Ce mardi 21 janvier se produisait, à l’auditorium du musée d’Orsay, le Trio Haydée, formé par Marielou Jacquard, mezzo-soprano, Anastasie Lefebvre de Rieux, flûtiste et Constance Luzzati, harpiste. Ce groupe musical tout en matérialité, mêlant cordes, bois et voix, a imaginé pour nous un programme en neuf pièces sélectionnées par leurs soins, autour de la peinture Figure, fleur jaune d’Odilon Redon (1901). Une véritable expérience immersive qui, par la force du son et de la musicalité, a donné vie à la toile devant nos yeux.
Les trois musiciennes entrent en scène, hauts argentés et bas noirs. D’emblée, elles se mettent à jouer, laissant encore un peu planer le suspens sur les raisons de leur sélection, sur leur interprétation de l’œuvre. Elles entament La bonne chanson, op. 61 de Gabriel Fauré, sur un texte de Paul Verlaine. Et dans les successions de notes en demi-tons, c’est une nature bucolique et printanière qui commence à se construire devant nous. Laissant le temps à l’esprit du spectateur de voguer sur les éléments de la toile exposée en arrière-plan, la toile prend vie, elle commence à faire sens devant nos yeux, elle qui, de prime abord, se donnait à nous dans une succession d’objets ne faisant vraiment sens.
À la fin des applaudissements, Marielou Jacquard se lève pour nous parler de l’élaboration du programme, de ce que le trio a voulu montrer de l’œuvre, de ce qu’il en retient. Une rêverie, « une fenêtre ouverte sur un monde intérieur, fantasmé ». Pour elles, la toile chante. Et elles vont la faire chanter pour nous.
Elles commencent leur voyage musical chez Odile Redon avec deux pièces, merveilleuses, de Rosy Wertheim, Marguerite Roesgen-Champion, Pauline Viardot et Clémence Grandval. Parce que ce programme est aussi l’occasion de mettre en avant des voix oubliées de l’histoire de la musique, des voix féminines dont la puissance musicale n’a rien à envier aux compositeurs les plus connus du début du XXe siècle.
Les deux premières pièces « [jouent] que l’on chante des chansons ». Ce sont les notes en dissonance des Trois chansons de Rosy Wertheim qui ouvrent le bal. Il s’agit de chanter avec (ou pour) les oiseaux, tout en trille, en trémolos et en demi-tons, laissant les trois instruments faire ce qu’ils veulent, ne cherchant pas nécessairement à les accorder, comme le fait Odile Redon dans sa toile.
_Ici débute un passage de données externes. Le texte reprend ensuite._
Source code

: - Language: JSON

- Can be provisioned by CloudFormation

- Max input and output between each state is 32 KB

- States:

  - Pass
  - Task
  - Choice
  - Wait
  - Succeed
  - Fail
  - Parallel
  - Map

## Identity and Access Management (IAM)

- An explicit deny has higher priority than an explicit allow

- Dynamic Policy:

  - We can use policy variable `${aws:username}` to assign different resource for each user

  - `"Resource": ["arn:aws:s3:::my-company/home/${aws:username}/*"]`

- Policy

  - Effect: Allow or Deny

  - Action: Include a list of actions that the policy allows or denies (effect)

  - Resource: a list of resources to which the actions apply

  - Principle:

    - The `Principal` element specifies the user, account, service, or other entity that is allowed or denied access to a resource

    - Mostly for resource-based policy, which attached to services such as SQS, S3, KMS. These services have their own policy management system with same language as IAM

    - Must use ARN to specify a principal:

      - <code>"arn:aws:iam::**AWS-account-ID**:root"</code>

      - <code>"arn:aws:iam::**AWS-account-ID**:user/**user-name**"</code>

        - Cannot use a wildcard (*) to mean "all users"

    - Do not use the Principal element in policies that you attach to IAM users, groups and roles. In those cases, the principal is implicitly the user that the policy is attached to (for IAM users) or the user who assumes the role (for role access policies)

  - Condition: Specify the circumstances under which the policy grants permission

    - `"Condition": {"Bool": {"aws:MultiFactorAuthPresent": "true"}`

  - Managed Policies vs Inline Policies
Les Sentiers parallèles de Marguerite Roesgen-Champion expriment quant à eux ce « frisson vert », comme le soulignent les paroles transmises par la voix de Marielou Jacquard. Les sentiers chantent pour nous, tout en couleur, qui se dessinent par bulles successives, et rappellent les arbres brumeux de la toile.
Pauline Viardot et Clémence de Grandval leur succèdent, dans deux pièces dans lesquelles la nature prend vie devant nos yeux. Dans le Roussignolet de Viardot par exemple, le piccolo Anastasie Lefebvre de Rieux recrée le chant du petit oiseau, et se joue de nous, en autodérision. Comme dans la toile, les éléments circulent, en suspension, dans les modulations successives de la voix et de la flûte.
Après la chaleur de la voix mezzo de Marielou Jacquard dans les pièces d’André Caplet et Philippe Gaubert, c’est une composition contemporaine de Joséphine Stephenson, présente dans la salle, qui nous est retranscrite dans l’auditorium. Jouée pour la première fois à Paris, Aube installe le mouvement engourdi d’une nature qui s’éveille lentement : la harpe retranscrit les gouttes de la rosée matinale, les arpèges de la flûte, l’énergie progressive qui s’installe. Des sons magnifiques qui retranscrivent le voile flou qui semble couvrir la toile de Redon, comme si la nature était regardée à travers des yeux qui se réveillent.